Friday, November 16, 2007

The Post Where I Use Shame To My Advantage

So in the (extensive) list of things that I've started and not finished, creative writing sits plunk in the top five. I did take a writing class several years ago, which forced me to write a short story a week. (Not an easy proposition, take my word for it.) I continued to write for a while after the class ended, but then I just let it go. This, I know, is just shocking behavior for such a self-confessed slug, but it also meant that I have a couple of unfinished stories lying around. One in particular has been taunting me from the depths of my 1 Gig Lexar Jump Drive. "Finish me," it whispers. "I'm a reeealy good story. People want to read me." I take it out every so often and add a paragraph or two--after which the story gets even more grumpy about being unfinished--but haven't been able to finish the dang thing. So here's the deal. I can't trust the quiet come-ons of my short story about its desireability. ** I need some outside guidance and I also need the possibility of public shame for not finishing it. This is where you, my blog reading public come in. Help me help myself!

** I know that stories don't talk. I may be slightly (or more than slightly) off-kilter, but I'm not--at least that I know of now--crazy. Just pretty much a smart-ass who thinks she's amusing.

Without further ado, here is my partial story titled "THE BRIDGE"

Some days you wake up and wonder whose life you're living. When this happens, you roll around in the crumpled sheets and fret about your lack of job, your perceived ill health, The Significant Other threatening (again) to throw you out of the house. This life couldn't possibly be yours. There must be some mistake, some cosmic mix-up that will soon be corrected and then the six-figure salaried job, gorgeous lover and daily routine without acid reflux or migraine headaches will begin. The thought of someone rectifying this obvious injustice conjures the sound of angels singing a joyful chorus. Then The Significant Other throws an elbow in your general direction and barks out an order to quit your flailing and moaning. No doubt about it, this is definitely your life.

It's any given morning and you and The Significant Other go about your morning dressing and bathroom routine, which is as intricately choreographed as a fourth and long Hail Mary play. As the two of you wordlessly trade positions at the sink or wipe down the condensation from the mirror while the other is in the shower, you notice that you’ve become a little bit like the plastic players on a foosball table--unable to advance, only able to go back and forth and spin.

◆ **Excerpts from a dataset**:
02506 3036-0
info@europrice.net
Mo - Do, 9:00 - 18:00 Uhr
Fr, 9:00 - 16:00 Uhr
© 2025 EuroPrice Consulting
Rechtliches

◆ **STUDY QUESTIONS**:
[1] Answer these questions using the blog post.
(a) Where is the unfinished story kept?
(b) How often did the writing class require a short story?
(c) What is the partial story titled?
[2] For each statement, say whether the blog post agrees with it. Answer yes or no, and quote the words from the post that decide it.
(a) The writer took a writing class several years ago.
(b) The writer stopped writing as soon as the class ended.
(c) The story compares the couple to the plastic players on a foosball table.
[3] Rewrite the passage of the blog post that runs from "Some days you" down to "definitely your life.", changing "six-figure salaried job" to "corner office job".

◆ **TASK-BY-TASK SOLUTIONS**:
[1]
(a) On a 1 Gig Lexar Jump Drive.
(b) Once a week.
(c) "THE BRIDGE"

[2]
(a) Yes: "I did take a writing class several years ago"
(b) No: "I continued to write for a while after the class ended"
(c) Yes: "you’ve become a little bit like the plastic players on a foosball table"

[3]
Some days you wake up and wonder whose life you're living. When this happens, you roll around in the crumpled sheets and fret about your lack of job, your perceived ill health, The Significant Other threatening (again) to throw you out of the house. This life couldn't possibly be yours. There must be some mistake, some cosmic mix-up that will soon be corrected and then the corner office job, gorgeous lover and daily routine without acid reflux or migraine headaches will begin. The thought of someone rectifying this obvious injustice conjures the sound of angels singing a joyful chorus. Then The Significant Other throws an elbow in your general direction and barks out an order to quit your flailing and moaning. No doubt about it, this is definitely your life.